Segment Start: EXERCISE INPUT

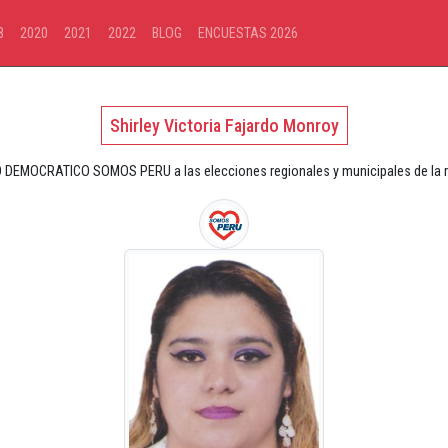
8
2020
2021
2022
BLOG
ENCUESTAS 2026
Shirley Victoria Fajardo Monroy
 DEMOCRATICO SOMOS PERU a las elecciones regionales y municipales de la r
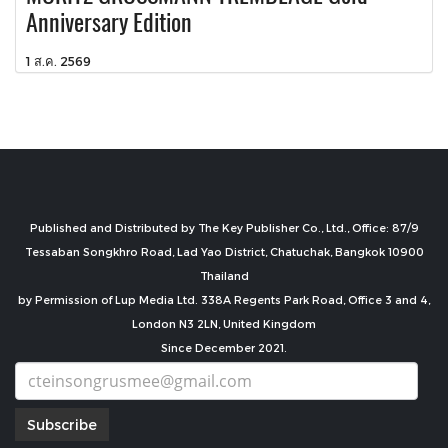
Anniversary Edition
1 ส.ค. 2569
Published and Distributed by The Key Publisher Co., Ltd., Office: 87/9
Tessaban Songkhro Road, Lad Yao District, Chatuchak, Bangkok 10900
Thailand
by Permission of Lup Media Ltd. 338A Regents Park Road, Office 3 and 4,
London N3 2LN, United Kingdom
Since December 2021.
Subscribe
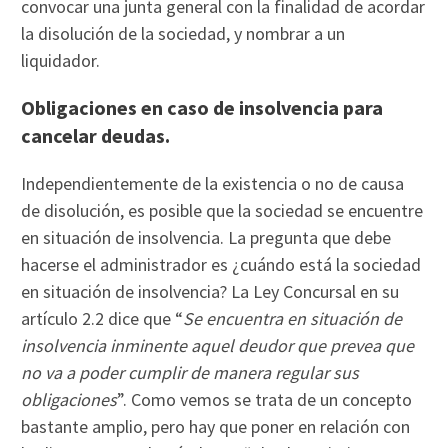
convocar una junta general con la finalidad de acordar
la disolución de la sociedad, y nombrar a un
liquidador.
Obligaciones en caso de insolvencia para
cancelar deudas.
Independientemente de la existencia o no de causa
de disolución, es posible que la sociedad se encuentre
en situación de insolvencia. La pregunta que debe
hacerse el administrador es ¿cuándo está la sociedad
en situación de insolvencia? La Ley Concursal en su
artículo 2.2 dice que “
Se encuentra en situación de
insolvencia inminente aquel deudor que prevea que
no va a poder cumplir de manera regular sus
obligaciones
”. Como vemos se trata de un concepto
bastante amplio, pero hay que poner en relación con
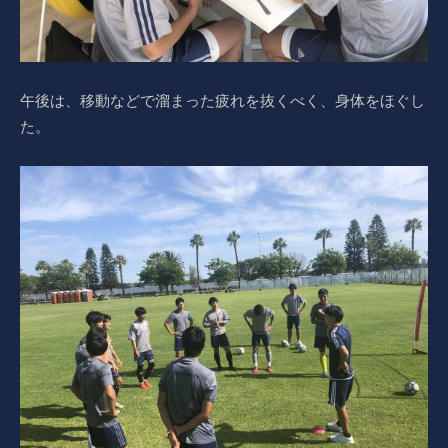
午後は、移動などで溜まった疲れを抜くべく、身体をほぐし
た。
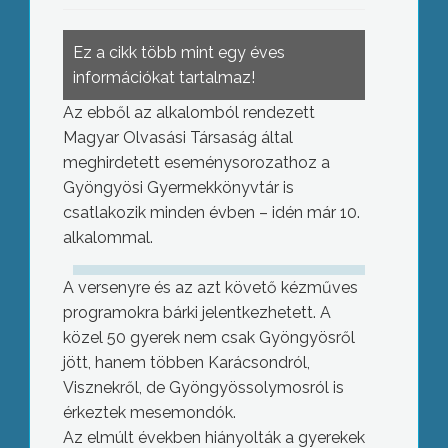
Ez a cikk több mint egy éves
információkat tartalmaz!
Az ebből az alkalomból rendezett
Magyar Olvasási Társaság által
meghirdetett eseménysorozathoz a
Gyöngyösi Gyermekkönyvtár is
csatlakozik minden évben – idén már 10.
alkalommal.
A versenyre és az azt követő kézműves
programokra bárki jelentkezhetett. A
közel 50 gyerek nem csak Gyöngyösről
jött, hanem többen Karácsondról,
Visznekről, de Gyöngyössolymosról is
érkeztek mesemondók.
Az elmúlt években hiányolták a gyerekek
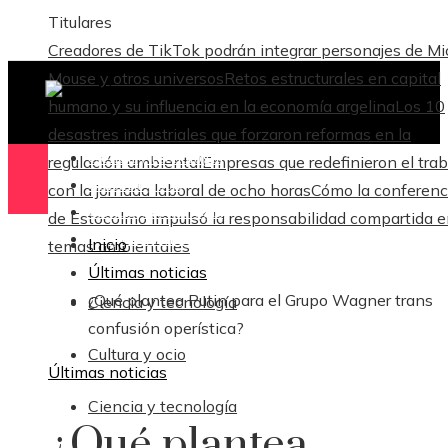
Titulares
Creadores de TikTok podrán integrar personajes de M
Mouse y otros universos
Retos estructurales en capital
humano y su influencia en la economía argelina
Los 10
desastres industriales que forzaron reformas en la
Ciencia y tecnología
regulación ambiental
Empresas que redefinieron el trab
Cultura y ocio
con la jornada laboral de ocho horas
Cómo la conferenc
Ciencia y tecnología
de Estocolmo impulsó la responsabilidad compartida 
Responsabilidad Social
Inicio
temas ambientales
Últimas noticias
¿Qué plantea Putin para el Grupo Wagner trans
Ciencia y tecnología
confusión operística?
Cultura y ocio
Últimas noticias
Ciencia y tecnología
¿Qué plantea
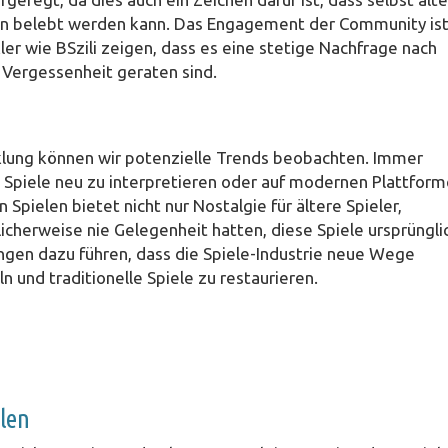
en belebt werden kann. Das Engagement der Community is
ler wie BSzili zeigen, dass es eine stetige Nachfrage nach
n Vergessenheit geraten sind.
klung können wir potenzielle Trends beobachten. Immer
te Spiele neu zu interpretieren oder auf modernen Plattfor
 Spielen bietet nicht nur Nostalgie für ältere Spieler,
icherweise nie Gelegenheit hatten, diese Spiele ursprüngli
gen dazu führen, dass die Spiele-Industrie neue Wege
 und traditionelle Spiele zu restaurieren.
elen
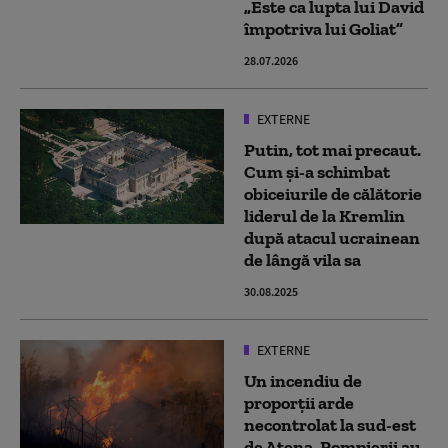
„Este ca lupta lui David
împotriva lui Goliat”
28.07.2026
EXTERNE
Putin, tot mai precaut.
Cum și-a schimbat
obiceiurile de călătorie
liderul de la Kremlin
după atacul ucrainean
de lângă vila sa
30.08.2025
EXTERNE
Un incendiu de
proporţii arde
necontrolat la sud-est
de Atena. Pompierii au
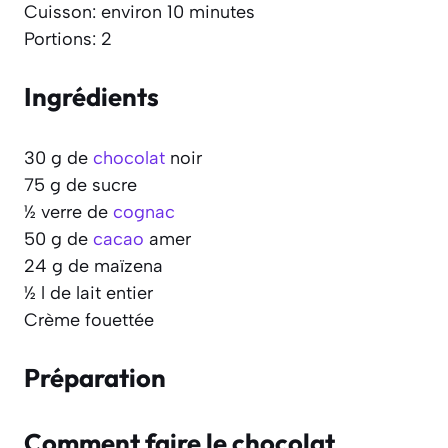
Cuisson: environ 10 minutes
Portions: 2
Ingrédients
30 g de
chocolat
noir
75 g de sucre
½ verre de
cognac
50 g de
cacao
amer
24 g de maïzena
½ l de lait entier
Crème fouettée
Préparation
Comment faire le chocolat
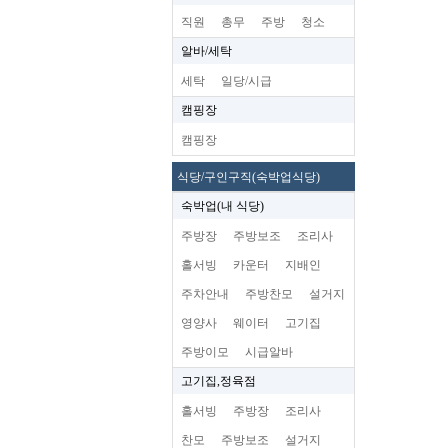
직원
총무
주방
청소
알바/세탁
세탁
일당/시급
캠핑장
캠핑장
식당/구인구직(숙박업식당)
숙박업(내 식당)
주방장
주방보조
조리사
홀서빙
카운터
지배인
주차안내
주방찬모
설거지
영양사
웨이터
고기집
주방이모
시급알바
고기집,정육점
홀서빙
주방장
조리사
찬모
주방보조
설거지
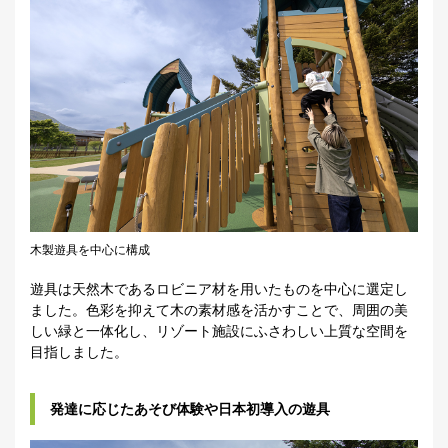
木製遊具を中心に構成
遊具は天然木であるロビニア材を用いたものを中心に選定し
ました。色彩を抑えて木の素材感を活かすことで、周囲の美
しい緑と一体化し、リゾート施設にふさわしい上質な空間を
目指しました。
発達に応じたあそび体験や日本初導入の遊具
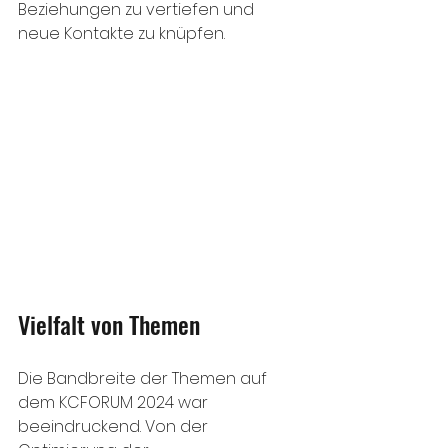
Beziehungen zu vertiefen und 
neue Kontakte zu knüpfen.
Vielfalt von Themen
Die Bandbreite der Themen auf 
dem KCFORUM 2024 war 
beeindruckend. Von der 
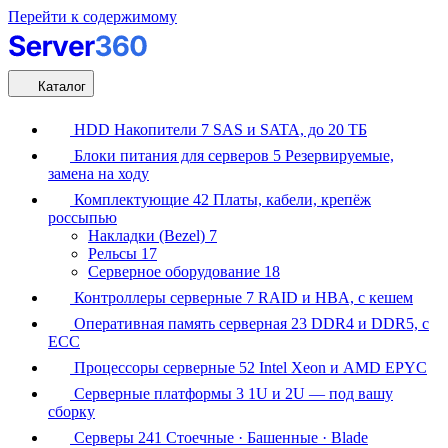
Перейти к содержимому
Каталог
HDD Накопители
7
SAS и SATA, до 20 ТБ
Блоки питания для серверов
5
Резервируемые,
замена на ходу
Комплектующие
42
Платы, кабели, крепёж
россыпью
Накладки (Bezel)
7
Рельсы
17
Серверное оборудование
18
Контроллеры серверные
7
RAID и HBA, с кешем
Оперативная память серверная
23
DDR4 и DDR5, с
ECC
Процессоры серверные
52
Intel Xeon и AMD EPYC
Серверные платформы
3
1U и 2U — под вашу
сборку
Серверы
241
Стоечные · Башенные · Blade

Segment End: EXERCISE INPUT
Segment Start: EXERCISE INPUT

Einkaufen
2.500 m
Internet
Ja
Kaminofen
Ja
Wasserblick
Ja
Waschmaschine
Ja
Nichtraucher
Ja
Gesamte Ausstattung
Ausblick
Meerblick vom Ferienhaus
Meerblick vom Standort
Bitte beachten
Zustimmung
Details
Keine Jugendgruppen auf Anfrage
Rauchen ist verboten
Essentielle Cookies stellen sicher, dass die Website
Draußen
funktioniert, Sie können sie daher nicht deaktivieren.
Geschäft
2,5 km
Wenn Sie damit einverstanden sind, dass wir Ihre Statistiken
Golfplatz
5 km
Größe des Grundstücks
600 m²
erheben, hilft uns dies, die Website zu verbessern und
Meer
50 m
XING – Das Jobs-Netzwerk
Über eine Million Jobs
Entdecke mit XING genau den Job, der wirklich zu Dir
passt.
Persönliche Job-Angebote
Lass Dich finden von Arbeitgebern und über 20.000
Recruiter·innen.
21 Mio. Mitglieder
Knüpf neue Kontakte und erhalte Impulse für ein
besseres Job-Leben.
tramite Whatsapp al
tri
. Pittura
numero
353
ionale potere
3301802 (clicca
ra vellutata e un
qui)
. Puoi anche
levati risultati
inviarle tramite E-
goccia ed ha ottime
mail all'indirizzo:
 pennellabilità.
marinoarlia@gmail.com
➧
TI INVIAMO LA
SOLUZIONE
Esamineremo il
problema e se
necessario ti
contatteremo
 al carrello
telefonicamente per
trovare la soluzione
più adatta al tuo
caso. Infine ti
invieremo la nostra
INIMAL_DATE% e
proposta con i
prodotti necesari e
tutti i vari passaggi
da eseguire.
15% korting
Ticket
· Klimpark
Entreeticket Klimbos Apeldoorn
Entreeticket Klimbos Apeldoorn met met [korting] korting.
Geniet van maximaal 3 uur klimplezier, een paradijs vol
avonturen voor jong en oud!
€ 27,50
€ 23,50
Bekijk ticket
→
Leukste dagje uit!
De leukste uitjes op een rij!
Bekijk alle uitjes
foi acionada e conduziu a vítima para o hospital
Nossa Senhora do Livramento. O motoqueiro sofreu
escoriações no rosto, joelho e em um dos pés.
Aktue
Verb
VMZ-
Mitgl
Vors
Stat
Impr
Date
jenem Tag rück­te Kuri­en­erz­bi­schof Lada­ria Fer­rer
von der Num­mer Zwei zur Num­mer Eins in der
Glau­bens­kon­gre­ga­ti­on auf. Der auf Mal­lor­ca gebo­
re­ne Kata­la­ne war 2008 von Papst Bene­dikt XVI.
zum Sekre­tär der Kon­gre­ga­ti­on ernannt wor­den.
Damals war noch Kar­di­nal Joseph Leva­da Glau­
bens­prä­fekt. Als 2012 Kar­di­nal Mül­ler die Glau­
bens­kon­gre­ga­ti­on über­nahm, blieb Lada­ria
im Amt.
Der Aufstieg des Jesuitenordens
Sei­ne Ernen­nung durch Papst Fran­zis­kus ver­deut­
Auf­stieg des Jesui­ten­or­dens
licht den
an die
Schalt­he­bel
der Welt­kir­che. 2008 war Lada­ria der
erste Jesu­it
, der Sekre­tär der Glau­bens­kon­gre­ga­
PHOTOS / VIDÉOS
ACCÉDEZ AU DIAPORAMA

Segment End: EXERCISE INPUT
Segment Start: EXERCISE INPUT

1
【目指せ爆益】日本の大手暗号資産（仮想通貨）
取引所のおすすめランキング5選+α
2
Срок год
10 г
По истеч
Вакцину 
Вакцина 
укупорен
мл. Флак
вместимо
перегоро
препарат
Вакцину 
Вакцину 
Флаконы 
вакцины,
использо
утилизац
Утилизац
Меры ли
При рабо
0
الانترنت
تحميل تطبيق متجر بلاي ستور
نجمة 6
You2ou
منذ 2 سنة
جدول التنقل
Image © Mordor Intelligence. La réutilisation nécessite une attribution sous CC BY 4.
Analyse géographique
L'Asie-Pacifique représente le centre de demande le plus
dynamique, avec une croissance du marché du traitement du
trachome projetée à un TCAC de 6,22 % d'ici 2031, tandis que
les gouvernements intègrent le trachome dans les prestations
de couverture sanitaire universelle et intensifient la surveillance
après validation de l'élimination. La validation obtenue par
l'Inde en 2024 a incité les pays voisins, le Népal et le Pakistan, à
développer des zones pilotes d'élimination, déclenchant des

Segment End: EXERCISE INPUT

# YOUR GOAL:
What lines in the data include the string "Apeldoorn"? Copy each one.

# YOUR RESPONSE:
Entreeticket Klimbos Apeldoorn
Entreeticket Klimbos Apeldoorn met met [korting] korting.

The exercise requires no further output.